Autorem wpisu jest: Dorota Mrówka
Jak wiadomo mieszkańcy Wysp Brytyjskich przywiązani są ogromnie do swojej tradycji i odmienności. Przejawia się to nie tylko lewostronnym ruchem ulicznym, nieskrywaną niechęcią do współnej waluty, ale także w upodobaniu do niezwykłego piwa – mętnego, bez bąbelków, bez piany oraz podawanego w dość wysokiej temperaturze (około 12-14 st.C). Ten oryginalny napój to tradycyjne „ale”, którego produkcja nie zmieniła się od setek lat i które prawdopodobnie najbliższe jest temu, jakie pijano, zanim wynaleziono dolną fermentację.
Angielskie ales, zwane na wyspach „real ales”, są piwami o niezbyt wysokiej zawartości alkoholu, w granicach 3,5 – 6 %, za to dość intensywnie chmielowane.
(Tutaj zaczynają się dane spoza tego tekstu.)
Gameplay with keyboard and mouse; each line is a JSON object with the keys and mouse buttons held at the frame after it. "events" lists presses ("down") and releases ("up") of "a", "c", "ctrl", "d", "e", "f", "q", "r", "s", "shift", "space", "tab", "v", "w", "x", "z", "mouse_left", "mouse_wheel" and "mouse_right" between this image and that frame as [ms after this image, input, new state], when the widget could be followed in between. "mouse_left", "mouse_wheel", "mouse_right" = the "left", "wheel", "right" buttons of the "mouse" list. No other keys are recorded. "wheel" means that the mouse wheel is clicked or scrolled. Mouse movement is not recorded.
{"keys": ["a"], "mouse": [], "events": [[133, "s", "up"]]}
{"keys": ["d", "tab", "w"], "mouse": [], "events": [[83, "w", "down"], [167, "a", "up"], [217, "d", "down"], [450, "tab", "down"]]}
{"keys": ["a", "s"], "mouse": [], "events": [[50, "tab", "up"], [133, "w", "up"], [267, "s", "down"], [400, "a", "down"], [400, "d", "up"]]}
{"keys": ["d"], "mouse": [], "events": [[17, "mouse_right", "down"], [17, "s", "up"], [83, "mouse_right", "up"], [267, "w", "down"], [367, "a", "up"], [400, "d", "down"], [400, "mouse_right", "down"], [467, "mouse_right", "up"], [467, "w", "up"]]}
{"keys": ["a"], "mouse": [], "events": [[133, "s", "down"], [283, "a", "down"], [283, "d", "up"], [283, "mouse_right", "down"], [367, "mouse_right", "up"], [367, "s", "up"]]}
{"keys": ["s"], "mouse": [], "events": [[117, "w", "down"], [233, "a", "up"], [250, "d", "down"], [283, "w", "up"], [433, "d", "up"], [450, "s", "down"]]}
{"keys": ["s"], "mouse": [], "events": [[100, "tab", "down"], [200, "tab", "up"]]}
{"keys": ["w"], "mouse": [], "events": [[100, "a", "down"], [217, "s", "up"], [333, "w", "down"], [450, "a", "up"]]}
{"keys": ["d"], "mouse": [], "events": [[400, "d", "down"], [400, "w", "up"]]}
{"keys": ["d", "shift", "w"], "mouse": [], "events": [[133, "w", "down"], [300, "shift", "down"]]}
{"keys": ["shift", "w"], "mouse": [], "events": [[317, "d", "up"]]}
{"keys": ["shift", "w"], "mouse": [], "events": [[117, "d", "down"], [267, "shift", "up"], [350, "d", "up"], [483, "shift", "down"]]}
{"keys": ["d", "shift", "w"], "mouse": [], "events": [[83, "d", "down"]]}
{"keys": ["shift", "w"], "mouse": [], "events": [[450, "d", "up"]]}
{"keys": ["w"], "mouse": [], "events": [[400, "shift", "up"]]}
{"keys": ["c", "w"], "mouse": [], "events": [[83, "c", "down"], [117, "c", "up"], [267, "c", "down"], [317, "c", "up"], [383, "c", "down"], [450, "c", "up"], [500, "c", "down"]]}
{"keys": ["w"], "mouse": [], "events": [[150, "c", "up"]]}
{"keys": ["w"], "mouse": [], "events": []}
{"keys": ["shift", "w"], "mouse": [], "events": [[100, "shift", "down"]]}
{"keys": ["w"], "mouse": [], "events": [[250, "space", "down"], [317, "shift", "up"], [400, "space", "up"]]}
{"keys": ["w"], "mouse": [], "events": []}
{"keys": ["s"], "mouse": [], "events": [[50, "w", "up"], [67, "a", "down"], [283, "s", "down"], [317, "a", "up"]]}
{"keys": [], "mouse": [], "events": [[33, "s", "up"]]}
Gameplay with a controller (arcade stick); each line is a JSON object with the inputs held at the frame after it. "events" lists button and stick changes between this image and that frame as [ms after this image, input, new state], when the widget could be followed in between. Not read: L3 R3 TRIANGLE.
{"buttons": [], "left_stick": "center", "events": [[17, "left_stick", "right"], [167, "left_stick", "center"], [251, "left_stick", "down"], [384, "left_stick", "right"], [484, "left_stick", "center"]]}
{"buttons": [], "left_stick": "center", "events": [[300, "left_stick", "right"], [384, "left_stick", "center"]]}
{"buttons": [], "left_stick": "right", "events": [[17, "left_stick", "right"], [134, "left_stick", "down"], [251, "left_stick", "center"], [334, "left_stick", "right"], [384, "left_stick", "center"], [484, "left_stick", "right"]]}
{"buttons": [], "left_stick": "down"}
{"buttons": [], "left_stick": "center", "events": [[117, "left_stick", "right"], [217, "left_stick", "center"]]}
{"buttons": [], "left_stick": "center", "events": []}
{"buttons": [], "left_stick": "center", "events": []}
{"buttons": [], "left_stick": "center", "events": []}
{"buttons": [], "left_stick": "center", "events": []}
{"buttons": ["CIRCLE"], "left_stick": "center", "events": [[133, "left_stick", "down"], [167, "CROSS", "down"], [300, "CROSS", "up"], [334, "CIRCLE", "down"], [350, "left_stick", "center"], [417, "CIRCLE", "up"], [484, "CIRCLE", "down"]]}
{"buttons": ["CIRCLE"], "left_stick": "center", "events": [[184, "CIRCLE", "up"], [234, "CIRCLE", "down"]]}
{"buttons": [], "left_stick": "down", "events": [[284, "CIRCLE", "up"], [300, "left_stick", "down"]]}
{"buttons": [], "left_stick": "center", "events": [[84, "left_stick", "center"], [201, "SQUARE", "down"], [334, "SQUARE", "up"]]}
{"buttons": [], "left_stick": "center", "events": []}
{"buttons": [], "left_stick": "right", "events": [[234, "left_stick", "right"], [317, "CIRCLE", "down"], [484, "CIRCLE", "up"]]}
Do ich produkcji używa się wyłącznie tradycyjnych odmian chmielu – Fuggles i Goldings z hrabstwa Kent. Co ciekawe – zaledwie kilka gatunków rozlewa się do butelek, zdecydowaną większość sprzedaje się wprost z beczki. Amatorzy ales preferują przechowywanie piwa w beczkach typu cask, najczęściej drewnianych, chociaż coraz częściej zamienianych na metalowe. W takiej beczce piwo zaszczepia się po raz drugi drożdżami i ostatni etap fermentacji przebiega już w pubie. Oczywiście sposób ten wymaga od szefa lokalu wielkiego doświadczenia i wyczucia. Nie tylko musi wiedzieć wiedzieć w jakich warunkach beczkę należy przechowywać, ale także w którym momencie piwo będzie można podać gościom pubu. Ważne, by rozpoczętą beczkę opróżnić w ciągu jednego dnia – ponieważ po 24 godzinach, na wskutek dostępu tlenu, piwo zmienia smak. „Ales” źle znoszą rozlew pod ciśnieniem, więc do napełniania szklanek używa się wyłącznie ręcznych pomp.
Batalia w obronie tradycji
Łatwiejsze jest przechowywanie piwa w beczkach metalowych typu keg, w których piwo przechodzi leżakowanie w niskich temperaturach, jest filtrowane i można je dłużej trzymać. Jednak 30 lat temu, kiedy piwowarzy zaczęli przechodzić na kegi, rozpoczęła się istna batalia w obronie tradycji. Powołano wówczas stowarzyszenie konsumentów CAMRA (Campaign for Real Ale), które nawet zorganizowało marsze żałobne na znak protestu. Stowarzyszenie istnieje nadal, organizuje co roku festiwal, ocenia także puby najlepiej serwujące „real ales”.
Tradycja została więc zachowana, rozwinęły się też liczne home-breweries, czyli małe browary połączone najczęściej z pubami, w których serwuje się piwo tak, jak czyniono to wieki temu. Puby, które wyspecjalizowały się w „real ales” łatwo poznać po tablicy znajdującej się przed wejściem, na której wypisane są dostępne gatunki. To o tyle istotne, że piwa „ales” różnią się między sobą stopniem goryczy oraz zawartością ekstraktu. Najważniejsze typy to: pale, mild oraz bitter, jednak różnorodność jest tak wielka, że właściwie każda beczka mogłaby być osobnym gatunkiem.
Warto zapamiętać, że kupując piwo w angielskim pubie, nie należy zwracać się do barmana „one beer, pleace”, bo to przejaw całkowitej i niewybaczalnej ignorancji – trzeba dokładnie sprecyzować jaką markę mamy na myśli, ponieważ zwyczajne „beer” to określenie zbyt obszerne i ogólnikowe, oznaczające każdy napój z jęczmienia. Aby więc nie odstawać od reszty towarzystwa – co i tak będzie z pewnością niełatwe, należy przed wyjazdem dokładnie przestudiować gatunki i typy angielskich piw, można też przygotować sobie specjalną ściągę, która w trudnych sytuacjach może być niezwykle pomocna…
Opr. na podst. książki „Piwa świata” Gilberta Delosa, przekład: Anna Ochnio-Brudzyńska i Andrzej Brudzyński, Wydawnictwo Książkowe Twój Styl, Warszawa 2002.